We have all seen hashtags or tags giving another party a ‘shout out’ online. Likewise, we might share business’ posts to provide a small business with exposure to your individual social network.
Often these ‘tags’ or ‘shares’ are a sign of appreciation and support for a business, and why not contribute some free marketing for a product or service you genuinely like (influencers exempt)?
A trade mark provides the trade mark owner with the exclusive right to use their registered trade mark or instruct others as to how to use their registered trade marks.
So when does your social media activity cross the line into trade mark infringement?
If you are sharing a post online originally put up by the trade mark owner, this does not constitute infringement* (*our comments regarding copyright infringement below). When you are simply attributing a hashtag, or tagging a trade mark owner in a photo of a genuine product purchased from the trade mark owner this is also not considered trade mark infringement.

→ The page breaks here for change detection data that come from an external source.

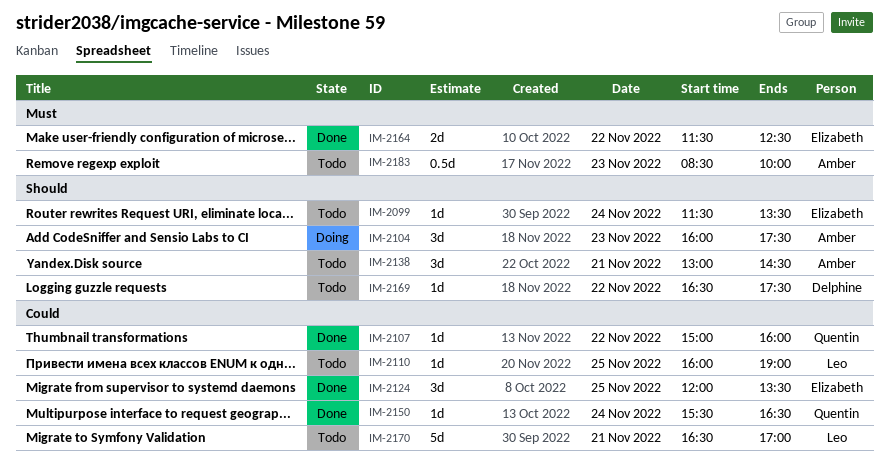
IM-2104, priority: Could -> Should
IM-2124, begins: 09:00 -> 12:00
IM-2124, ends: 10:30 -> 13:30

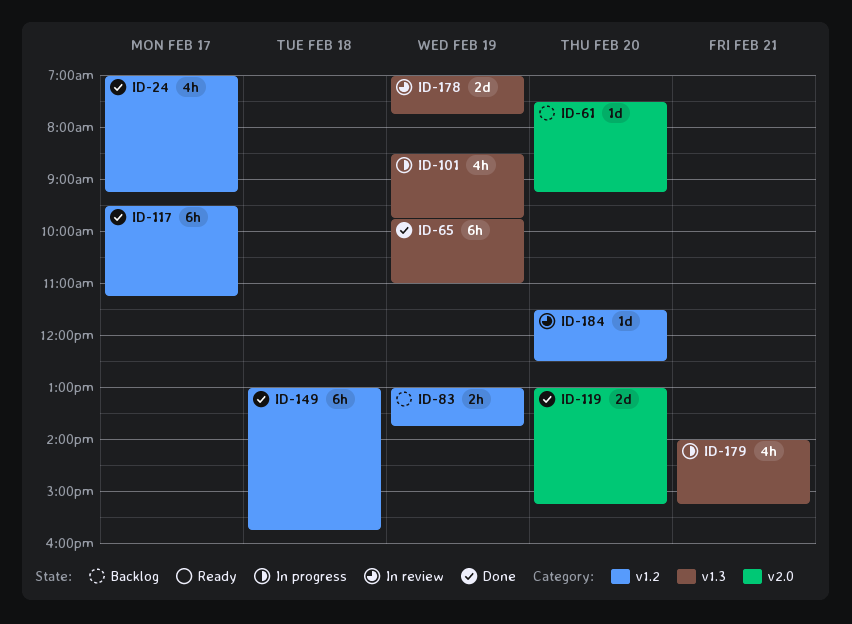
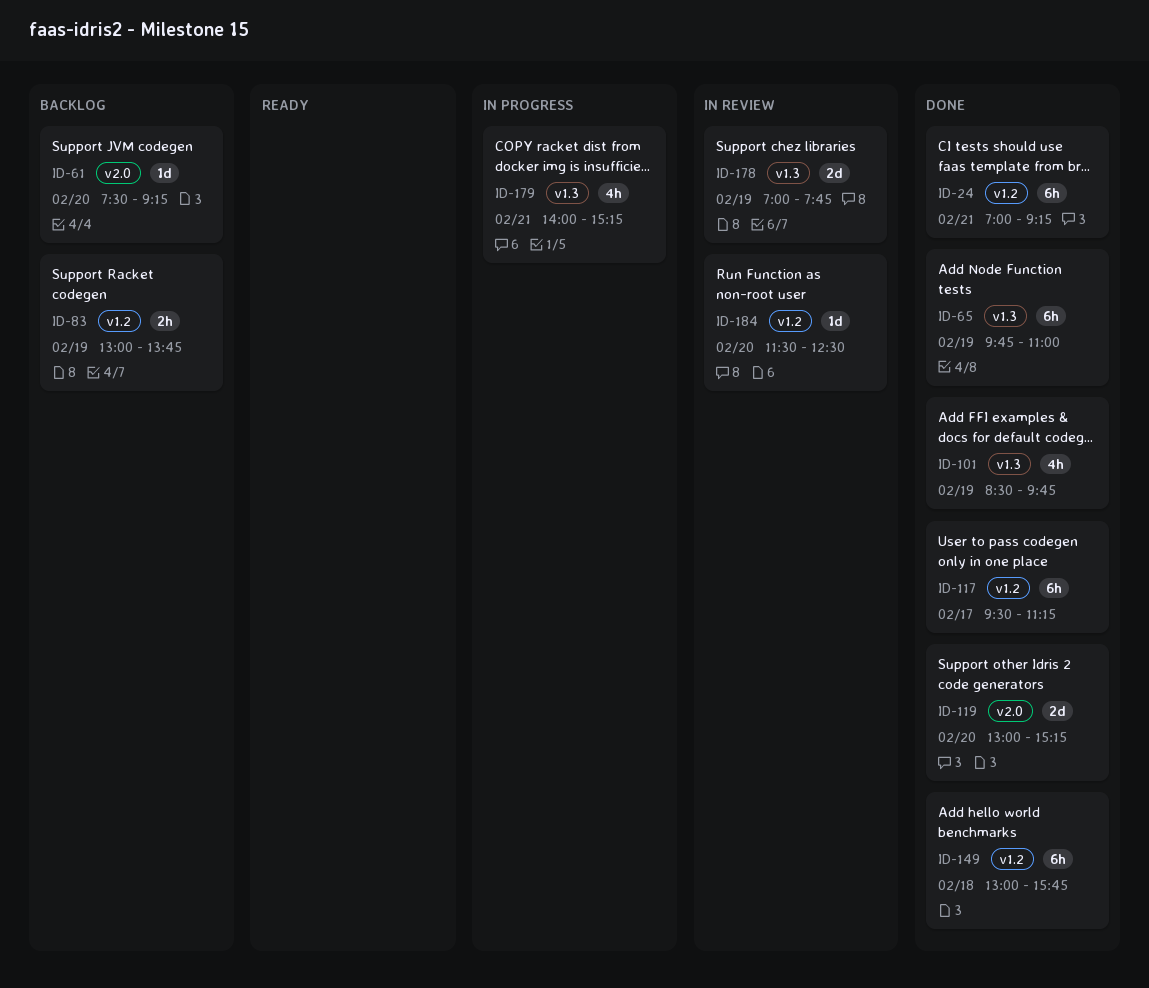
ID-24, estimate: 4h -> 6h
ID-24, day: Feb 17 -> Feb 21
ID-101, status: In progress -> Done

To establish infringement a trade mark owner needs to ascertain, that they are the owner of a current registered trade mark; and that you are using their trade mark, or a substantially identical or deceptively similar trade mark without their authority.
Possible trade mark infringement could include:
(a) attaching a trade mark logo to a fake product;
(b) changing a logo or registered trade mark and claiming it as your own;
(c) using registered trade marks in paid social media advertising as an illegal distributor; or
(d) having a user name that incorporates a registered trade marks.

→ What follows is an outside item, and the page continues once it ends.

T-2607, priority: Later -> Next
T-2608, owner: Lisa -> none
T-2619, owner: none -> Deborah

Facebook, Instagram and Twitter provide avenues of complaint for trade mark infringement by way of a prescribed form on their websites when an owner is asserting infringement.
For a third party to be successful in blocking or removing your use (and potentially suspending your account) via Facebook, Instagram and Twitter, they are required to provide details of their intellectual property rights and evidence of the infringing conduct.
Facebook, Instagram and Twitter by no means adjudicate a dispute, however if your account was suspended, you would need to apply to Facebook, Instagram or Twitter to have your account reinstated and state you will no longer infringe the relevant party’s intellectual property.
In addition, infringing conduct could invite a trade mark owner to issue a cease and desist letter, which could be the first step in court proceedings.
Courts can issue injunctions against infringing behaviour and award damages, depending on the extent of the trade mark infringement. In addition, and as one would expect, enforcing infringement through a Court can incur significant legal fees for both Applicant and Respondent. Where possible, settlement or agreement outside the court room is desirable and asking for legal assistance in these negotiations is highly recommended.
Copyright is not able to be registered in Australia. Copyright automatically attaches to text, images and music under the Copyright Act 1968 (Cth). The categories of protected copyright material include textual material, computer programs, compilations, artistic works, dramatic works, musical works, cinematograph films, sound recordings, broadcasts.
Under the Copyright Act 1968 (Cth) you have an obligation to credit the author when you use their work, unless the author has agreed not to be credited, or it is not ‘reasonable’ to credit them.
When posting online, beware of using other people’s material and when in doubt, ask for permission in advance.